Move the mirror 45 approximately 2F from the neutral position of the objective lens 32.
The distance between the optical system 20 and the guide members 26-1 and 26-2 is adjusted to, for example, 5 milliradians or less to maintain desired tracking accuracy over the entire track of the optical disc 1. It becomes possible.

The present invention is not limited to the illustrated embodiment, and the entire structure of the optical head can be variously modified. For example, a guide member
26-1 and 26-2 are rail-shaped, or a tubular member 31 and a tubular body.
The pin 43 may be omitted by forming 42 into a rectangular tube shape.

(Effects of the Invention) As described in detail above, according to the present invention, since the objective lens is directly driven by the control coil, the weight of the movable portion is reduced, and high-speed access is possible.
In addition, high-speed followability of track control can be secured. Moreover, without using complicated vibration control means as in the past,
It is possible to accurately search for a desired track without vibrating the objective lens during high-speed access.

Further, since the optical path changing point of the optical axis of the light beam in the optical path changing means is arranged at a distance of approximately twice the focal length of the objective lens from the operation neutral point position of the objective lens, even if the carriage is tilted. The deviation of the optical axis reflected from the optical disk can be eliminated or can be set to a negligibly small value, and the desired tracking accuracy can be maintained over the entire track of the optical disk.
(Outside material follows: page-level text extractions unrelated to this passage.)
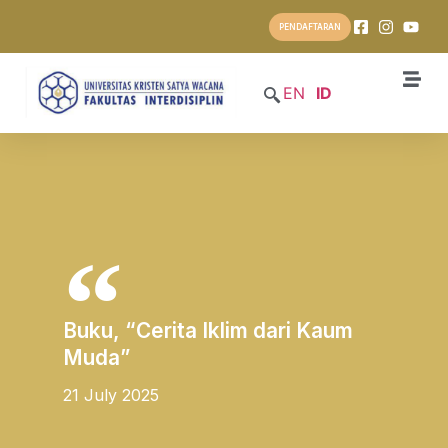
PENDAFTARAN
EN
ID
Buku, “Cerita Iklim dari Kaum
Muda”
21 July 2025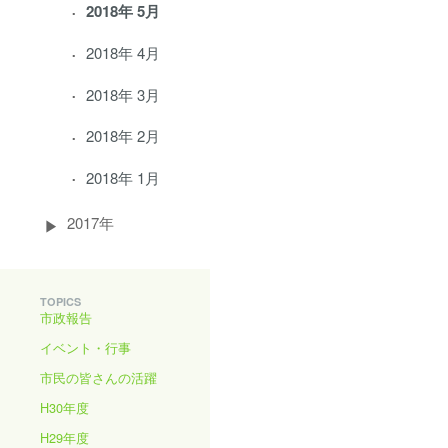
2018年 5月
2018年 4月
2018年 3月
2018年 2月
2018年 1月
2017年
TOPICS
市政報告
イベント・行事
市民の皆さんの活躍
H30年度
H29年度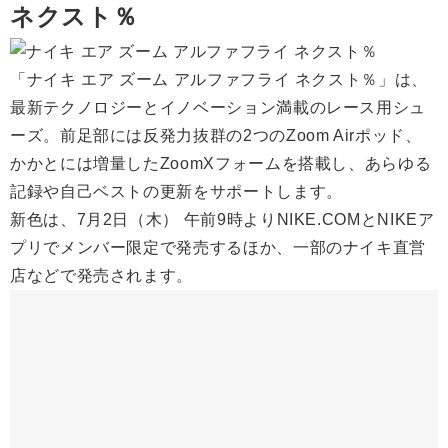
ネクスト％
「ナイキ エア ズーム アルファフライ ネクスト％」は、
最新テクノロジーとイノベーション満載のレース用シュ
ーズ。前足部には反発力抜群の2つのZoom Airポッド、
かかとには増量したZoomXフォームを搭載し、あらゆる
記録や自己ベストの更新をサポートします。
新色は、7月2日（木） 午前9時よりNIKE.COMとNIKEア
プリでメンバー限定で発売するほか、一部のナイキ直営
店などで発売されます。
[Brief description of drawings]

FIG. 1 is a perspective view of an essential part of an optical head showing an embodiment of the present invention, FIG. 2 is a structural view of a conventional optical head, and FIG.
FIG. 4 is a sectional view taken along line I-I of FIG. 4, and FIGS. 1 ... Optical disc, 20 ... Optical system, 21-1, 21-2 ... Magnetic circuit member, 22-1, 22-2 ... Magnet, 23-1, 23-2, 24--
1, 24-2 ... Yoke member, 25-1, 25-2 ... Magnetic gap, 26-1, 26-2 ... Guide member, 30 ... Objective lens holder, 32 ... Objective lens, 34, 35 -1,35-2 ... Control coil, 40 ... Carriage, 45 ... Optical path changing means.

Claims (1)

[Claims] 1. A fixed arrangement for projecting a light beam to be irradiated onto the optical disk surface and receiving reflected light from the optical disk surface in an optical head of an optical disk device for reproducing or recording information on the optical disk. The optical system, a fixed magnetic circuit member including a magnet and a yoke member, a fixed guide member, and an optical path exchanging means for changing the optical paths of the light beam and the reflected light. A carriage, which is slidably supported in the radial direction by the guide member, is disposed between the optical disk surface and the optical path exchanging means, irradiates the optical beam from the optical path exchanging means onto the optical disk surface, and The optical disk surface includes an objective lens that receives reflected light from the optical disk surface, and a control coil that cooperates with the magnetic circuit member to generate an electromagnetic force. And an objective lens holder that is slidably engaged in the carriage in a substantially vertical direction, and an optical path changing point of the optical beam optical axis center in the optical path exchanging means from an operation neutral point position of the objective lens. An optical head, which is arranged at a distance of about twice the focal length of the objective lens.